## Problem statement
Turn every line of the records below into a Markdown table with the columns "Row" and "Line," numbering the rows in order and leaving out blank lines.

## Source records
════════════════════
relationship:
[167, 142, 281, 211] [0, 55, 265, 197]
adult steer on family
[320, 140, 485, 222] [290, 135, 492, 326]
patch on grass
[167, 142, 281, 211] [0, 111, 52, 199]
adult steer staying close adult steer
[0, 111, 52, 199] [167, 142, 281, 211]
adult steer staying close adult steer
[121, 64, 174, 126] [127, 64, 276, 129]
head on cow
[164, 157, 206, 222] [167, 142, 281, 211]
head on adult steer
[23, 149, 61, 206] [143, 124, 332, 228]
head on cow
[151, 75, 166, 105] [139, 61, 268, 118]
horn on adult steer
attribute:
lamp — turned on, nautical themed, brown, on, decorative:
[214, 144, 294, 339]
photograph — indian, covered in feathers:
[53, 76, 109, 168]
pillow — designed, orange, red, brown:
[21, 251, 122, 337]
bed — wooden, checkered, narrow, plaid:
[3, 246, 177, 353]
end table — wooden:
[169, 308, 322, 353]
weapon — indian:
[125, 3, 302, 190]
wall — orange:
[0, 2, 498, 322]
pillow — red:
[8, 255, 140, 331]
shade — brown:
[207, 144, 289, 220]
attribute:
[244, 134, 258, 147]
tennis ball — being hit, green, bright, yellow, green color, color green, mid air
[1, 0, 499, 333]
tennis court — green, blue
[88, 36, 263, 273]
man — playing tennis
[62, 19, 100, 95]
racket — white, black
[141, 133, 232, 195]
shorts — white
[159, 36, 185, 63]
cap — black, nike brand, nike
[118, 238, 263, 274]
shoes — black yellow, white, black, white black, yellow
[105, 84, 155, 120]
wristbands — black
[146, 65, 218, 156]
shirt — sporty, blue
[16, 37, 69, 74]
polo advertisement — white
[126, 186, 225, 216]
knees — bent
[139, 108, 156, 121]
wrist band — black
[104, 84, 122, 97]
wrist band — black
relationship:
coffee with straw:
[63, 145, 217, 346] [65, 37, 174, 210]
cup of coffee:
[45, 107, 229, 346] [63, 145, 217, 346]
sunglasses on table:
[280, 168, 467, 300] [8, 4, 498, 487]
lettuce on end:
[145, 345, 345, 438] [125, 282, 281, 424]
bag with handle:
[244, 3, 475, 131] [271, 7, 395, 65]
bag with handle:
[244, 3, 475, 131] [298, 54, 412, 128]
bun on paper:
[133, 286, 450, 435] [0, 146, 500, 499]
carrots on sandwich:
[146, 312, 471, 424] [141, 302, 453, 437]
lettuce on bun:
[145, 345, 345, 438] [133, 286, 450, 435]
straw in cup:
════════════════════
## Answer for the task
| Row | Line |
|---|---|
| 1 | relationship: |
| 2 | [167, 142, 281, 211] [0, 55, 265, 197] |
| 3 | adult steer on family |
| 4 | [320, 140, 485, 222] [290, 135, 492, 326] |
| 5 | patch on grass |
| 6 | [167, 142, 281, 211] [0, 111, 52, 199] |
| 7 | adult steer staying close adult steer |
| 8 | [0, 111, 52, 199] [167, 142, 281, 211] |
| 9 | adult steer staying close adult steer |
| 10 | [121, 64, 174, 126] [127, 64, 276, 129] |
| 11 | head on cow |
| 12 | [164, 157, 206, 222] [167, 142, 281, 211] |
| 13 | head on adult steer |
| 14 | [23, 149, 61, 206] [143, 124, 332, 228] |
| 15 | head on cow |
| 16 | [151, 75, 166, 105] [139, 61, 268, 118] |
| 17 | horn on adult steer |
| 18 | attribute: |
| 19 | lamp — turned on, nautical themed, brown, on, decorative: |
| 20 | [214, 144, 294, 339] |
| 21 | photograph — indian, covered in feathers: |
| 22 | [53, 76, 109, 168] |
| 23 | pillow — designed, orange, red, brown: |
| 24 | [21, 251, 122, 337] |
| 25 | bed — wooden, checkered, narrow, plaid: |
| 26 | [3, 246, 177, 353] |
| 27 | end table — wooden: |
| 28 | [169, 308, 322, 353] |
| 29 | weapon — indian: |
| 30 | [125, 3, 302, 190] |
| 31 | wall — orange: |
| 32 | [0, 2, 498, 322] |
| 33 | pillow — red: |
| 34 | [8, 255, 140, 331] |
| 35 | shade — brown: |
| 36 | [207, 144, 289, 220] |
| 37 | attribute: |
| 38 | [244, 134, 258, 147] |
| 39 | tennis ball — being hit, green, bright, yellow, green color, color green, mid air |
| 40 | [1, 0, 499, 333] |
| 41 | tennis court — green, blue |
| 42 | [88, 36, 263, 273] |
| 43 | man — playing tennis |
| 44 | [62, 19, 100, 95] |
| 45 | racket — white, black |
| 46 | [141, 133, 232, 195] |
| 47 | shorts — white |
| 48 | [159, 36, 185, 63] |
| 49 | cap — black, nike brand, nike |
| 50 | [118, 238, 263, 274] |
| 51 | shoes — black yellow, white, black, white black, yellow |
| 52 | [105, 84, 155, 120] |
| 53 | wristbands — black |
| 54 | [146, 65, 218, 156] |
| 55 | shirt — sporty, blue |
| 56 | [16, 37, 69, 74] |
| 57 | polo advertisement — white |
| 58 | [126, 186, 225, 216] |
| 59 | knees — bent |
| 60 | [139, 108, 156, 121] |
| 61 | wrist band — black |
| 62 | [104, 84, 122, 97] |
| 63 | wrist band — black |
| 64 | relationship: |
| 65 | coffee with straw: |
| 66 | [63, 145, 217, 346] [65, 37, 174, 210] |
| 67 | cup of coffee: |
| 68 | [45, 107, 229, 346] [63, 145, 217, 346] |
| 69 | sunglasses on table: |
| 70 | [280, 168, 467, 300] [8, 4, 498, 487] |
| 71 | lettuce on end: |
| 72 | [145, 345, 345, 438] [125, 282, 281, 424] |
| 73 | bag with handle: |
| 74 | [244, 3, 475, 131] [271, 7, 395, 65] |
| 75 | bag with handle: |
| 76 | [244, 3, 475, 131] [298, 54, 412, 128] |
| 77 | bun on paper: |
| 78 | [133, 286, 450, 435] [0, 146, 500, 499] |
| 79 | carrots on sandwich: |
| 80 | [146, 312, 471, 424] [141, 302, 453, 437] |
| 81 | lettuce on bun: |
| 82 | [145, 345, 345, 438] [133, 286, 450, 435] |
| 83 | straw in cup: |